One of the questions we had in early spring is where, assuming we could meet the buyer's specifications, we could sell the wheat. After making some phone calls I found several interested buyers. They all said that as a first step I needed to get the wheat harvested and in a grain bin with a fan blowing on it. Once it had dried down I sent out three pound samples to prospective buyers. I also sent a sample to Illinois Crop Improvement, who I paid to conduct "independent" tests: test weight, moisture, vomitoxin levels, protein, and falling number.

Falling Number is a basic test for wheat and flour. The falling number instrument analyzes viscosity by measuring the resistance of a flour and water paste to a falling stirrer. Falling number results are recorded as an index of enzyme activity in a wheat or flour sample and the results are expressed in time as seconds. 

A high falling number (for example, above 300 seconds) indicates minimal enzyme activity and sound quality wheat or flour. A low falling number (for example, below 250 seconds) indicates substantial enzyme activity and sprout-damaged wheat or flour.

The level of enzyme activity in wheat and flour measured by the Falling Number Test affects product quality. Yeast in bread dough, for example, requires sugars to develop properly and therefore needs some level of enzyme activity in the dough. 

Too much enzyme activity, however, means that too much sugar and too little starch are present. Since starch provides the supporting structure of bread, too much activity results in sticky dough during processing and poor texture in the finished product. 

If the falling number is too high, enzymes can be added to the flour in various ways to compensate. If the falling number is too low, enzymes cannot be removed from the flour or wheat, which results in a serious problem that makes the flour unusable.
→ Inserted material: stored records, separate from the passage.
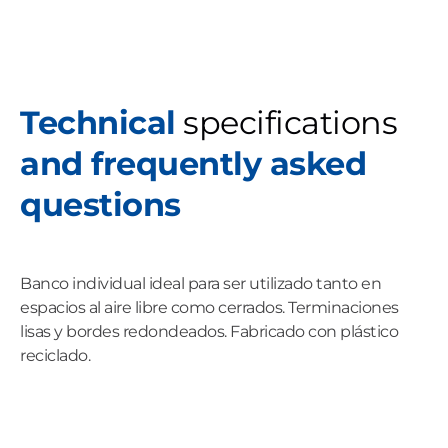
Technical
specifications
and frequently asked
questions
Banco individual ideal para ser utilizado tanto en
espacios al aire libre como cerrados. Terminaciones
lisas y bordes redondeados. Fabricado con plástico
reciclado.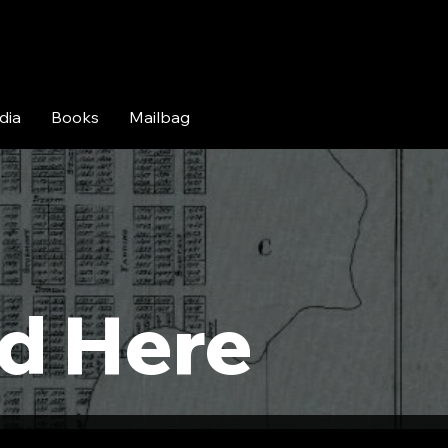
dia
Books
Mailbag
:
d Here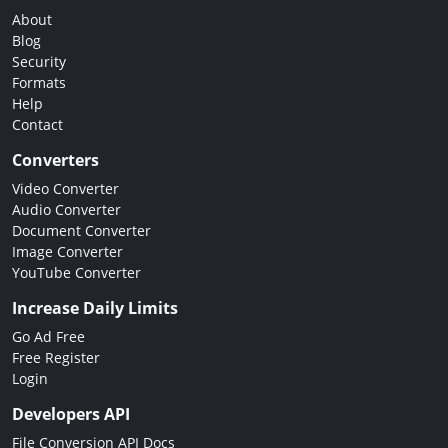
About
Blog
Security
Formats
Help
Contact
Converters
Video Converter
Audio Converter
Document Converter
Image Converter
YouTube Converter
Increase Daily Limits
Go Ad Free
Free Register
Login
Developers API
File Conversion API Docs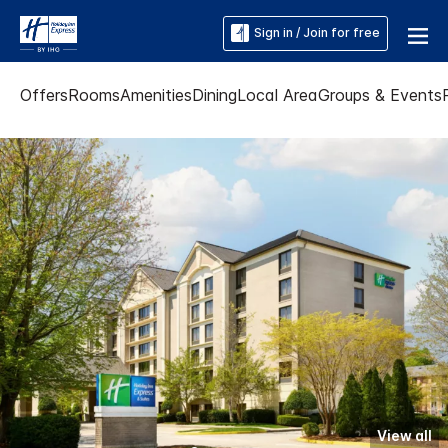
Sign in / Join for free
Offers
Rooms
Amenities
Dining
Local Area
Groups & Events
View all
 The numbers on the tests looked good, exceeding the minimum of 14% protein, a test weight of more than 59 lbs/bushel, less than 1 ppm (part per million) of vomitoxin, and a falling number higher than 250 seconds. Had any of the numbers been below the standard, the wheat would have been sold as animal feed, which brings a much lower price.

(Click on image to make it bigger.)

I agreed on a price with Ardent Mills based on the the sample I sent to them. We harvested the wheat on August 14-16th. After it was trucked to a bin, I ran the fan in the grain bin for about 4 weeks, drying the wheat down to 12.5%. I hired a trucker to take the three loads, a total of 160,000 lbs, or 2600 bushels, to the mill in Mankato, MN. 
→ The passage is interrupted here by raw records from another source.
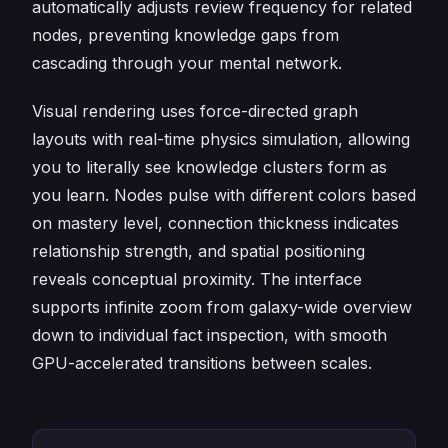
automatically adjusts review frequency for related
nodes, preventing knowledge gaps from
cascading through your mental network.
Visual rendering uses force-directed graph
layouts with real-time physics simulation, allowing
you to literally see knowledge clusters form as
you learn. Nodes pulse with different colors based
on mastery level, connection thickness indicates
relationship strength, and spatial positioning
reveals conceptual proximity. The interface
supports infinite zoom from galaxy-wide overview
down to individual fact inspection, with smooth
GPU-accelerated transitions between scales.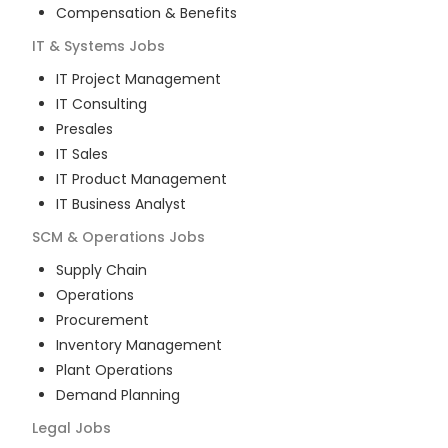
Compensation & Benefits
IT & Systems
Jobs
IT Project Management
IT Consulting
Presales
IT Sales
IT Product Management
IT Business Analyst
SCM & Operations
Jobs
Supply Chain
Operations
Procurement
Inventory Management
Plant Operations
Demand Planning
Legal
Jobs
After the wheat was harvested we disc-ripped the ground to break up a foxtail inducing hard pan layer, pulling up a lot of big rocks.

 

 Following that I drilled in a cover crop of radish, turnip, and winter peas. Next year the wheat ground will be in soybeans.

It was a successful first year growing wheat. I've only skimmed the surface in this recap - lots of invaluable experience that stays with me for now, as I'm unwilling to put the effort into writing it all down.